Die praktischen Übungen begannen mit der Wahrnehmung. Körperwahrnehmung, Präsenz während des Sprechens, Aufrichtung des Körpers und physiologische Atmung sind Grundlagen für ökonomisches Sprechen. Zunächst versuchte das Team im Sitzen den Bodenkontakt zu spüren und verschiedene Körperspannungen wahrzunehmen. Interessant war die Tatsache, dass man Körperenergie vergeudet, wenn man ein Bein über das andere schlägt. Am besten ist es, beide Beine immer parallel auf den Boden zu stellen. Unterstützend dagegen wirkt, wenn man dreimal die Hände ausstreicht oder die Kreuzbeine mit den Fäusten leicht ausklopft. Lustig wurde es dann bei den Übungen zur Wahrnehmung des Mundraums und der Gesichtsmuskulatur, wenn man die verschobenen Gesichter der Teilnehmer betrachtete. Aber ein gelöster Körper ist Voraussetzung für eine gelöste Stimme, die voll und resonanzreich klingt. Auch der richtige Stand unterstützt die Stimme. So steht man bei der optimalen Haltung gleichmäßig auf beiden Beinen mit lockeren Knien. Das Becken ist aufgerichtet, die Bauchdecke entspannt, Kiefermuskulatur und Schulter sind locker, der Kopf wird aufrecht gehalten – ein Tipp dazu: man sollte sich wie ein König bzw. eine Königin fühlen mit einer Krone auf dem Kopf, eingehüllt in einen Brokatmantel.

Der Beginn des zweiten Tages stand ganz unter dem Zeichen der Atmung. Redewendungen wie „mir bleibt die Luft weg“ oder „mir stockt der Atem“ zeigen, dass diese schon immer einen hohen Stellenwert hatte. Das Wahrnehmen, Erleben und Regulieren der Atmung ist von zentraler Bedeutung für die Entwicklung von Konzentration, Entspannung, Körpergefühl und Bewusstsein. Über die Steuerung der Atmung können körperliche und psychische Vorgänge beeinflusst werden. Die bevorzugte Atmung sollte die Nasenatmung sein und zwar im Dreierrhythmus Einatmen – Ausatmen – Atempause. Viele Menschen holen tief Luft, wenn sie bewusst atmen wollen. Dadurch kommt es aber zur Brustatmung. Dies führt zu einem Vollpumpen mit Luft, es kommt zu Verspannungen und damit zu Stimmbelastungen. Verschiedene Atemübungen auf den Buchstaben f, s, sch, aber auch mit p, t, k , sowie Nasenwechselatmung wurden daraufhin trainiert.
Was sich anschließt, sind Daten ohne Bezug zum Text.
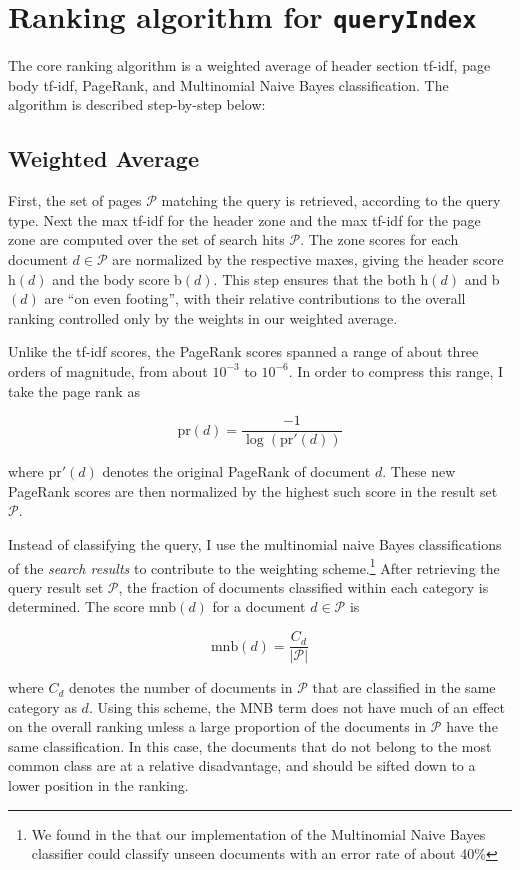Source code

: \documentclass[11pt]{article}
\begin{document}
\section{Ranking algorithm for \texttt{queryIndex}}

The core ranking algorithm is a weighted average of header section tf-idf, page body tf-idf,
PageRank, and Multinomial Naive Bayes classification. The algorithm is described step-by-step below:

\subsection*{Weighted Average}

First, the set of pages $\mathcal{P}$ matching the query is retrieved, according to the query type.
Next the max tf-idf for the header zone and the max tf-idf for the page zone are computed over
the set of search hits $\mathcal{P}$. The zone scores for each document $d \in \mathcal{P}$ are normalized
by the respective maxes, giving the header score h$(d)$ and the body score b$(d)$. This step ensures that
the both h$(d)$ and b$(d)$ are ``on even footing'', with their relative contributions to the overall
ranking controlled only by the weights in our weighted average.

Unlike the tf-idf scores, the PageRank scores spanned a range of about three orders of magnitude,
from about $10^{-3}$ to $10^{-6}$. In order to compress this range, I take the page rank as

\[\text{pr}(d) = \frac{-1}{\log(\text{pr}'(d))}\]

where $\text{pr}'(d)$ denotes the original PageRank of document $d$. These new PageRank scores
are then normalized by the highest such score in the result set $\mathcal{P}$.

Instead of classifying the query, I use the multinomial naive Bayes classifications
of the \textit{search results} to contribute to the weighting scheme.\footnote{We found in the that our implementation of the
Multinomial Naive Bayes classifier could classify unseen documents with an error rate of about 40\%}
After retrieving the query result set $\mathcal{P}$,
the fraction of documents classified within each category is determined.
The score $\text{mnb}(d)$ for a document $d \in \mathcal{P}$ is 

\[\text{mnb}(d) = \frac{C_{d}}{|\mathcal{P}|}\]

where $C_{d}$ denotes the number of documents in $\mathcal{P}$ that are classified in the same category as $d$.
Using this scheme, the MNB term does not have much of an effect on the overall ranking unless a large proportion
of the documents in $\mathcal{P}$ have the same classification. In this case, the documents that do not belong to
the most common class are at a relative disadvantage, and should be sifted down to a lower position in the ranking.
\end{document}

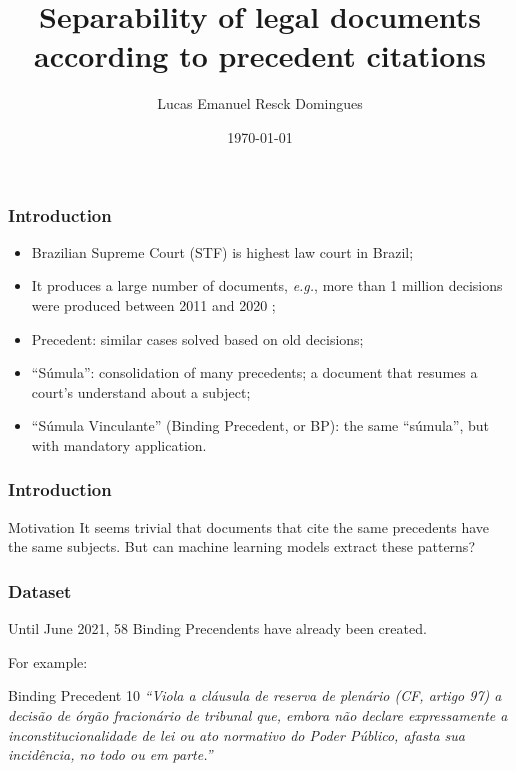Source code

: \documentclass{beamer}
\title{Separability of legal documents according to precedent citations}
\author{Lucas Emanuel Resck Domingues}
\institute[FGV-EMAp]{School of Applied Mathematics \\
Getulio Vargas Foundation}
\date{\today}
\newcommand{\eg}{\textit{e.g.}}
\begin{document}
    \frame{\titlepage}

    \begin{frame}
        \frametitle{Introduction}
        \begin{itemize}
            \item Brazilian Supreme Court (STF) is highest law court in Brazil; \pause
            \item It produces a large number of documents, \eg, more than 1 million decisions were produced between 2011 and 2020 \cite{stf}; \pause
            \item Precedent: similar cases solved based on old decisions;\pause
            \item ``Súmula'': consolidation of many precedents; a document that resumes a court's understand about a subject;\pause
            \item ``Súmula Vinculante'' (Binding Precedent, or BP): the same ``súmula'', but with mandatory application.
        \end{itemize}
    \end{frame}

    \begin{frame}
        \frametitle{Introduction}
        \begin{block}{Motivation}
            It seems trivial that documents that cite the same precedents have the same subjects. \pause 
            But can machine learning models extract these patterns?            
        \end{block}
    \end{frame}

    \begin{frame}
        \frametitle{Dataset}
        Until June 2021, 58 Binding Precendents have already been created. \pause

        For example:
        \begin{block}{Binding Precedent 10}
            \textit{``Viola a cláusula de reserva de plenário (CF, artigo 97) a decisão de órgão fracionário de tribunal que, embora não declare expressamente a inconstitucionalidade de lei ou ato normativo do Poder Público, afasta sua incidência, no todo ou em parte.''}
        \end{block}
    \end{frame}
\end{document}
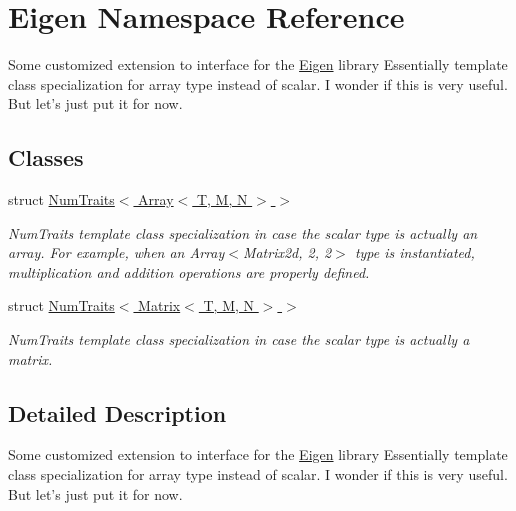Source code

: \hypertarget{namespace_eigen}{\section{Eigen Namespace Reference}
\label{namespace_eigen}
}


Some customized extension to interface for the \hyperlink{namespace_eigen}{Eigen} library Essentially template class specialization for array type instead of scalar. I wonder if this is very useful. But let's just put it for now.  


\subsection*{Classes}
\begin{DoxyCompactItemize}
\item 
struct \hyperlink{struct_eigen_1_1_num_traits_3_01_array_3_01_t_00_01_m_00_01_n_01_4_01_4}{Num\-Traits$<$ Array$<$ T, M, N $>$ $>$}
\begin{DoxyCompactList}\small\item\em Num\-Traits template class specialization in case the scalar type is actually an array. For example, when an Array$<$\-Matrix2d, 2, 2$>$ type is instantiated, multiplication and addition operations are properly defined. \end{DoxyCompactList}\item 
struct \hyperlink{struct_eigen_1_1_num_traits_3_01_matrix_3_01_t_00_01_m_00_01_n_01_4_01_4}{Num\-Traits$<$ Matrix$<$ T, M, N $>$ $>$}
\begin{DoxyCompactList}\small\item\em Num\-Traits template class specialization in case the scalar type is actually a matrix. \end{DoxyCompactList}\end{DoxyCompactItemize}


\subsection{Detailed Description}
Some customized extension to interface for the \hyperlink{namespace_eigen}{Eigen} library Essentially template class specialization for array type instead of scalar. I wonder if this is very useful. But let's just put it for now. 
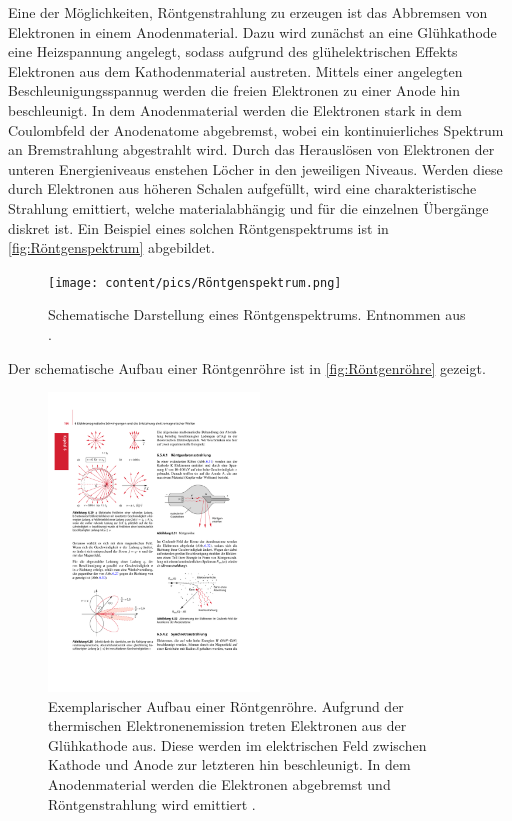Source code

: Eine der Möglichkeiten, Röntgenstrahlung zu erzeugen ist das Abbremsen von Elektronen in einem Anodenmaterial.
Dazu wird zunächst an eine Glühkathode eine Heizspannung angelegt, sodass aufgrund des glühelektrischen Effekts Elektronen aus dem Kathodenmaterial austreten.
Mittels einer angelegten Beschleunigungsspannug werden die freien Elektronen zu einer Anode hin beschleunigt. In dem Anodenmaterial werden die Elektronen stark in
dem Coulombfeld der Anodenatome abgebremst, wobei ein kontinuierliches Spektrum an Bremstrahlung abgestrahlt wird. 
Durch das Herauslösen von Elektronen der unteren Energieniveaus enstehen Löcher in den jeweiligen Niveaus. Werden diese durch Elektronen aus höheren Schalen aufgefüllt,
wird eine charakteristische Strahlung emittiert, welche materialabhängig und für die einzelnen Übergänge diskret ist. 
Ein Beispiel eines solchen Röntgenspektrums ist in \autoref{fig:Röntgenspektrum} abgebildet.
\begin{figure}
    \centering
    \texttt{[image: content/pics/Röntgenspektrum.png]}
    \caption{Schematische Darstellung eines Röntgenspektrums. Entnommen aus \cite{VROE}.}
    \label{fig:Röntgenspektrum}
\end{figure}
Der schematische Aufbau einer Röntgenröhre ist in \autoref{fig:Röntgenröhre} gezeigt.
\begin{figure}
    \centering
    \includegraphics[width=0.5\textwidth]{content/pics/Röntgenröhre.pdf}
    \caption{Exemplarischer Aufbau einer Röntgenröhre. Aufgrund der thermischen Elektronenemission treten Elektronen aus der Glühkathode aus. %
    Diese werden im elektrischen Feld zwischen Kathode und Anode zur letzteren hin beschleunigt. In dem Anodenmaterial werden die Elektronen abgebremst und %
    Röntgenstrahlung wird emittiert \cite{Demtröder2}.}
    \label{fig:Röntgenröhre}
\end{figure}


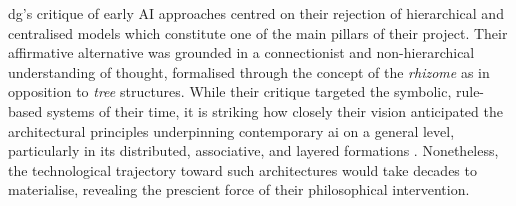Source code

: \Gls{dg}’s critique of early AI approaches centred on their rejection of hierarchical and centralised models which constitute one of the main pillars of their project. Their affirmative alternative was grounded in a connectionist and non-hierarchical understanding of thought, formalised through the concept of the \textit{rhizome} \parencite[3ff.]{deleuze1987} as in opposition to \textit{tree} structures. While their critique targeted the symbolic, rule-based systems of their time, it is striking how closely their vision anticipated the architectural principles underpinning contemporary \gls{ai} on a general level, particularly in its distributed, associative, and layered formations
. Nonetheless, the technological trajectory toward such architectures would take decades to materialise, revealing the prescient force of their philosophical intervention.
Eine klangvolle, tragfähige Stimme hängt auch vom Sitz des Kehlkopfs und der Größe des Ansatzrohres, d. h. des Mund-, Rachen- und Nasenraums, zusammen. Je weiter oben der Kehlkopf sitzt, desto mehr steigt die Stimme an und klingt gepresst und angestrengt. Ist der Resonanzraum kleiner, kann sich die Stimme nicht ausbreiten. Deshalb wurden Übungen zur Senkung des Kehlkopfes ausprobiert. Dazu gehört das Grimassieren, das Abzupfen der Gesichtshaut, die Maultrommel, das Lippenflattern, verschiedene Kauübungen und das Wichtigste, nämlich das Gähnen, das auf Vokale, still oder herzhaft ausgeführt worden ist.

Zu guter Letzt bekam das Perspektivteam noch einige Tipps zur Stimmprophylaxe und –hy-giene an die Hand. Flüstern und Räuspern sollte absolut vermieden werden, auch scharfe Hustenbonbons greifen die Mundschleimhaut zusätzlich an. Stattdessen sollte man viel trinken, genügend schlafen, Stress reduzieren und sich ausgewogen ernähren. Um die Stimme morgens in Gang zu bringen, ist es ideal, in einer angenehmen Tonlage zu summen und dabei den Brustkorb abzuklopfen.

Wenn man also zukünftig Lehrer in den Gängen sieht, die vor sich hin summen oder sich abklopfen, dann zeugt das nicht von einer geistigen Abwesenheit, sondern davon, dass diese Lehrkraft am Workshop des Perspektivteams teilgenommen hat und nun weiß, wie man mit seiner eigenen Stimme umgehen muss.